Editorial: Hamburg bekommt kein 5G-Netz
Zahl der Einwohner von Hamburg wird weiterhin kein schnelles Internet bekommen
Bild: teltarif.de
Man stelle sich vor, der Chef der Bundesnetzagentur, Jochen Homann,
würde ankündigen, dass die künftigen
5G-Lizenzen so ausgestaltet werden,
dass Hamburg nicht mit dem neuesten Mobilfunknetz versorgt wird, sondern
in der 4G-Ära stehenbleiben wird. Die darauf folgende Diskussion um
Homann würde dem aktuellen Wirbel um
Bundesverfassungsschutzpräsident Hans-Georg Maaßen wohl kaum
nachstehen. Wie kann es sein, dass die zweitgrößte Stadt Deutschlands
von einer der wichtigsten Zukunftstechnologien abgeschnitten wird?

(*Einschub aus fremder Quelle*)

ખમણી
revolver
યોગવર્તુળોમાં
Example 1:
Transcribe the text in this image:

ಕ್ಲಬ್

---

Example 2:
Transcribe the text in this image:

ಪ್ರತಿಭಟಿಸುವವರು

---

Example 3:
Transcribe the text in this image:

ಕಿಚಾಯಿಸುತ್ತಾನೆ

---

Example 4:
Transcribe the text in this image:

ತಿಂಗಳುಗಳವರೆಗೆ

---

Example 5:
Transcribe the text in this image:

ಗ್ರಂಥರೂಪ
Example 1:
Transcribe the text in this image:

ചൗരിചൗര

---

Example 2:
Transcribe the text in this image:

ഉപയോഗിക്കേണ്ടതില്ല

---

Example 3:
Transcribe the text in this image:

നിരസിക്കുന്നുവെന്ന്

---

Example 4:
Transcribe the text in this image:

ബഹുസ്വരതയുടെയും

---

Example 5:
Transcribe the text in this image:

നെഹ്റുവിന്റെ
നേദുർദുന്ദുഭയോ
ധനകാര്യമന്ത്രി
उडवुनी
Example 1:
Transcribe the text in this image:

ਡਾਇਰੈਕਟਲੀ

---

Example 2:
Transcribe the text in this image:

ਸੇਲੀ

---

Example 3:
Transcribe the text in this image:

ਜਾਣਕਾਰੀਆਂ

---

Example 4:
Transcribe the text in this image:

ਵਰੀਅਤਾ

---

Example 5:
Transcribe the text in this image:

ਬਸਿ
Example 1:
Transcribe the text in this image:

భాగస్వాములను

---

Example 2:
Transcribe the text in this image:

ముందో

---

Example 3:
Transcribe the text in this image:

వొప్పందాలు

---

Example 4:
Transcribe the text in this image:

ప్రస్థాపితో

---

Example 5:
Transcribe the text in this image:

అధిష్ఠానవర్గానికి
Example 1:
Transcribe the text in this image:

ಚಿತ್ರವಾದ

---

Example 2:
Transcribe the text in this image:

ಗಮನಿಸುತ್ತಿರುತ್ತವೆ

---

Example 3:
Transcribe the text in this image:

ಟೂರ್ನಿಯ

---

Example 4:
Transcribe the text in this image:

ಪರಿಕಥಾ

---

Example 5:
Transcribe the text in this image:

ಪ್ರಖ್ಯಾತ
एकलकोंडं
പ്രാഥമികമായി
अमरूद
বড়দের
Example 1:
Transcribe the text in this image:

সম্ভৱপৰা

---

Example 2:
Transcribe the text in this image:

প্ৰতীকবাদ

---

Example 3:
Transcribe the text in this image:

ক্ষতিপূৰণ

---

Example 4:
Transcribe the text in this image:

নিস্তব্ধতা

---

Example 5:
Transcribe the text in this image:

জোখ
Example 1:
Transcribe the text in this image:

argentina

Nun hat Homann Hamburg nicht zum Funkloch erklärt. Aber im aktuellen Entwurf seiner Behörde zu den Rahmenbedingungen der 5G-Frequenzversteigerung ist ein Abdeckungsgrad von lediglich 98 Prozent der Haushalte vorgesehen. Mit anderen Worten: Zwei Prozent der Haushalte dürfen unversorgt bleiben. Da die Weißen Flecken traditionell vor allem in ländlichen Gebieten zu finden sind und die Haushaltsgröße traditionell in den ländlichen Gebieten größer ist als in den Städten, bedeutet das, dass ca. 2,1 Prozent der Bevölkerung nicht versorgt werden müssen. Das entspricht 1,74 Millionen Bürgern, fast genau der Einwohnerzahl Hamburgs von 1,76 Millionen.

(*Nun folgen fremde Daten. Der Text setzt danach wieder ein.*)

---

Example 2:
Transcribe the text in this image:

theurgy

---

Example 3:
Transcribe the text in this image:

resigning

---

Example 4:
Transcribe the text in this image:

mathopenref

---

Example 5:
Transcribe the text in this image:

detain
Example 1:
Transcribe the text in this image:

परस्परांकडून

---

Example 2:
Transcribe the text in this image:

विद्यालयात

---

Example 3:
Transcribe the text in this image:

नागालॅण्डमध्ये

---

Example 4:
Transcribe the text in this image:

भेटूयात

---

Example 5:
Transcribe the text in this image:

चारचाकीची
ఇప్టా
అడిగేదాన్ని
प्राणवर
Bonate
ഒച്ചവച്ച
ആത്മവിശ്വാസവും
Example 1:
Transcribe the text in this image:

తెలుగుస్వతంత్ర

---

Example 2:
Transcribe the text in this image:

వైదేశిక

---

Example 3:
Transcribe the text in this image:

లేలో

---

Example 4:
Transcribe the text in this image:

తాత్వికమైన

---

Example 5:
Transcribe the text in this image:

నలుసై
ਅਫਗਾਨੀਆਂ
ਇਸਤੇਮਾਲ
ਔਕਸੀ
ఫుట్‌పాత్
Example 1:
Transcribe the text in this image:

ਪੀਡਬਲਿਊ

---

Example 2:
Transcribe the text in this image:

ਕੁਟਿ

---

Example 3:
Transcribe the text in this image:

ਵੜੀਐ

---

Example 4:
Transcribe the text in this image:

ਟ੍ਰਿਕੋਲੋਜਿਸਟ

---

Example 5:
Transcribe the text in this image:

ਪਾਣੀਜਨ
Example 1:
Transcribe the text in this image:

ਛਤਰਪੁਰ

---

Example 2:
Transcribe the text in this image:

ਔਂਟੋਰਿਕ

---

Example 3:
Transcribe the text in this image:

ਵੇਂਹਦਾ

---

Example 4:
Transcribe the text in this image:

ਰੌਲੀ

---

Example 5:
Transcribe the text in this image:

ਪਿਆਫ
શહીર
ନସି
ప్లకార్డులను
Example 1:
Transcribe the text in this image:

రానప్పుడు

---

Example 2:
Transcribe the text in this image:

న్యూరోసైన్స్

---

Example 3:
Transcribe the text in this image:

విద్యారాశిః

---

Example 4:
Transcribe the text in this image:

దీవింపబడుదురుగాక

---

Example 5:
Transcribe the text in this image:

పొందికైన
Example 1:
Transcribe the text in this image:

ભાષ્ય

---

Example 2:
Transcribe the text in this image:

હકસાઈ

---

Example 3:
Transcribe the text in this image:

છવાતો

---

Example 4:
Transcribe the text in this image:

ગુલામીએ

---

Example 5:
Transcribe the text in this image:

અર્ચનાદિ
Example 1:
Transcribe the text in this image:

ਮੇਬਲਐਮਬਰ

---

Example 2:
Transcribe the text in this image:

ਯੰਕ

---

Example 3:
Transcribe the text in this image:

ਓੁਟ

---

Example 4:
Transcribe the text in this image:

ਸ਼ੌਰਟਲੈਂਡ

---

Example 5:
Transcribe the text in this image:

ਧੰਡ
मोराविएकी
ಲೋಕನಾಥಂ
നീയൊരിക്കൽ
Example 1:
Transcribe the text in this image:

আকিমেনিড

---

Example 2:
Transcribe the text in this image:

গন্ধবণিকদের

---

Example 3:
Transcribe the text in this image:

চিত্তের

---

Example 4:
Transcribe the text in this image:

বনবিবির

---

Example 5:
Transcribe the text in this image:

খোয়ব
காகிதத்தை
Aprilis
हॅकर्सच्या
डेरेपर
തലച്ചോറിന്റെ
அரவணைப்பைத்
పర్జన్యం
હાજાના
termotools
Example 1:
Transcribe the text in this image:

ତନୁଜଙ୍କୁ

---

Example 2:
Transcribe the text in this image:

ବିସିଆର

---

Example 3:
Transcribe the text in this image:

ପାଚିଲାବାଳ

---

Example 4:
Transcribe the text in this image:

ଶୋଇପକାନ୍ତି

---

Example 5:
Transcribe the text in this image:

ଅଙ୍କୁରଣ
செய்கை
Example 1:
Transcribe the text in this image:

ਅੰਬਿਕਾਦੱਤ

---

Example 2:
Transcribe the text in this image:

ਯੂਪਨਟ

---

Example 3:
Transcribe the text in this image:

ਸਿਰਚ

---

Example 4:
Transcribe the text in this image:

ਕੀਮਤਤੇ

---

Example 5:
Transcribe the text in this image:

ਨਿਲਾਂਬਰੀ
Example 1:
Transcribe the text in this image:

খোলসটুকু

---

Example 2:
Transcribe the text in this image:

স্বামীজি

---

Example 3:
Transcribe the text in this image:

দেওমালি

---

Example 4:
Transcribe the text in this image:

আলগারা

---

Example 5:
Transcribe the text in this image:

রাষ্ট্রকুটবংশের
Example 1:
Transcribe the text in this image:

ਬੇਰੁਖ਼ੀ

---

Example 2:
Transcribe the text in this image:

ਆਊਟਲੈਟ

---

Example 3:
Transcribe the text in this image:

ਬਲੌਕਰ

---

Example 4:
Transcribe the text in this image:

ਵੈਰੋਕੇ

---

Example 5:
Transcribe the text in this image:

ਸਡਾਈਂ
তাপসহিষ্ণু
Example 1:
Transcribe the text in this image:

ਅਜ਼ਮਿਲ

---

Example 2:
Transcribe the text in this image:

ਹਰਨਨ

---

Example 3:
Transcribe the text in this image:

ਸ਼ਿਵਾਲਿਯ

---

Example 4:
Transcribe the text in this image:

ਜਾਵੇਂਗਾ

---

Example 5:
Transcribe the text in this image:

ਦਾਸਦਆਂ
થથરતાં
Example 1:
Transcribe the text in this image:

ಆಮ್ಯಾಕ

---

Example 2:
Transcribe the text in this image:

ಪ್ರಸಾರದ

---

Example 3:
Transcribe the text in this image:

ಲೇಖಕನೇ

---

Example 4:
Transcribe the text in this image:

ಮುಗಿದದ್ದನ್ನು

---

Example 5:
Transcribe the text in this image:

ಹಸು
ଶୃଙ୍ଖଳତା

Zahl der Einwohner von Hamburg wird weiterhin kein schnelles Internet bekommen
Bild: teltarif.de
Nun decken sich die Gebiete, die künftig nicht mit 5G versorgt
werden, großteils mit den Gebieten, die auch mit 3G und 4G stark
unterversorgt sind, und in denen auch schnelle Festnetzanschlüsse
rar sind. Möglicherweise bleibt der große Aufschrei angesichts des
98-Prozent-Ziels also aus, weil die 5G-Funklöcher genau diejenigen
treffen, die telekommunikationstechnisch eh schon auf der
Verliererseite stehen. Aber eigentlich sollte es genau anders herum
sein, dass der Aufschrei um so lauter sein sollte, weil die digitale
Spaltung Deutschlands abermals weiter zementiert wird!
Schlimmer noch: Für viele Orte, an denen sich Menschen während der Arbeit oder der Freizeit aufhalten, gibt es überhaupt keine Versorgungsverpflichtung. Industriegebiete werden ebenso wenig erfasst wie beliebte Ausflugsziele oder Wasserstraßen. Immerhin gibt es für "fahrgaststarke Bahnstrecken" eine Verpflichtung zur Versorgung, ebenso für alle Autobahnen und Bundesstraßen, letzteres aber nur für einen der drei Netzbetreiber, nämlich den, der einen bestimmten Frequenzblock im Bereich um 2 GHz ersteigert. Und die Versorgungsverpflichtung für die Bahnstrecken hängt davon ab, dass die "Betreiber der Schienenwege sowie die Eisenbahnverkehrsunternehmen geeignete unterstützende Infrastruktur bereitstellen." Mit anderen Worten: Verlegt der Schienennetzbetreiber keine Glasfaserkabel neben seinen Bahnstrecken zur Verwendung durch die Netzbetreiber, oder baut der Zugbetreiber keine Mobilfunkrepeater und WLAN-Router in seine Züge ein, dann entfällt für die Netzbetreiber die Versorgungsverpflichtung. Zudem gilt das alles nur für "fahrgaststarke" Strecken.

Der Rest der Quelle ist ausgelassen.